Finding your ‘feel for the water’ 

The holy grail of swimming?

Perhaps.

One thing is for sure the words ‘feel for the water’ can be a mystery to many swimmers.

Some swimmers have it in abundance, other swimmers experience it fleetingly. One moment it’s there and the next it’s gone. Some days are good days for it and others you’d just like to forget in a hurry.

If this is you, you are not alone. Take comfort in the fact the same can be said for the very best swimmers out there. This roller coaster of a ride with water feel is experienced at the highest and lowest of levels.

The reason being is because no matter what your ability level, we are all human at the end of the day and that means we are constantly being exposed to life’s stressors. These impacts us weekly, daily, monthly & hourly. Nothing is constant, everything is fluctuating as our bodies are bombarded with different types of stress.

From training fatigue to levels of hydration, to how stressful work life is or how much alcohol you drank the night before a session…this ALL impacts how we feel when we swim. A lot of the time there is just no good reason for the fact that some days are good days and others are bad.

It’s best just to accept training is a roller coaster that you must learn to ride when its good and be prepared to take some punches along the way when it’s bad. More often than not there will be more average/poor sessions than great ones.

So, what is feel for the water?

Quite simply ‘feel for the water’ is a swimmer’s ability to make a sensory connection with the water.

This happens when you pull or press the water behind you from front to back during the propulsive underwater phase. When it’s good you feel like you are connecting the palm of a hand something resembling a solid object which allows you to lift and propel your body over your forearm and hand. This then allows you to accelerate and move forwards.

The simplest way anyway can start to experience feel for the water is to swim half a length with your hand closed then swim the other half with your hand open. What you feel when you open the hand you experience a greater sense connection to the water and a slightly stronger sense of pull against the palm of your hand.

It really can be as simple as that.

This is clever an interplay of ‘sensory deprivation’ and ‘sensory overload’. It’s a powerful way to teach swimmer to feel something we want them to feel. Take a sense away (close the hand) then open it again and suddenly the swimmer becomes more aware of water pressure against their hand (sensory overload).

Think of the palm of your hand as an antenna that searches for this sensation. This is feel for the water.

Your hand is simply a paddle that helps to accelerate you through the water, much like in rowing.

Some swimmers are born with this feel, but others can develop and improve it over time. Even if they come into swimming much later in life.

Doing drills like fists and sculling are very powerful tools to help swimmers develop this. Just be sure you are taught to scull correctly because it never ceases to amaze me how badly swimmers do these drills. Quite often they have no idea why they do them, what position they should be in or what they should be feeling, but they do them anyway. If in doubt, ask your Coach or find someone with a very good coaching reputation to teach you. It need not be the dark art some people think it is.

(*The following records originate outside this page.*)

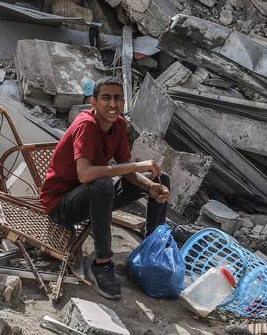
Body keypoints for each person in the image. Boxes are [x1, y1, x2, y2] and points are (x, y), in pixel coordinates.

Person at [39, 77, 171, 300]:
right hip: (61, 206)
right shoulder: (86, 125)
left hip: (92, 196)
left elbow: (126, 172)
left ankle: (151, 252)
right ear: (93, 102)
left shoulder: (119, 125)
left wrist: (150, 186)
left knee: (161, 179)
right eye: (106, 98)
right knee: (102, 184)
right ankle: (102, 263)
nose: (113, 104)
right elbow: (85, 174)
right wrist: (138, 164)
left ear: (124, 102)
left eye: (118, 98)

And be sure to ‘feel’ more than you ‘think’.

Many swimmers spend way too much time over thinking their stroke & technique. Particularly the analytical types out there, I’ll throw the perfectionists in there too. A lot of the time when these swimmers swim better and think less. They also enjoy it more too. This is because it opens their mind to the wonderful sensations they can feel as their body finds its way through the water. It also allows the natural flow and rhythm of their stroke to start to shine through.

As Bruce Lee once said:

‘Don’t think. FEEL. It’s like a finger pointing at the moon. Do not concentrate on the finger, or you will miss all the heavenly glory.’ 

We can’t all develop feel for the water like what Olympic champions have. But you can do a lot to help you improve it. You just need to be more open to what your body is trying to tell you.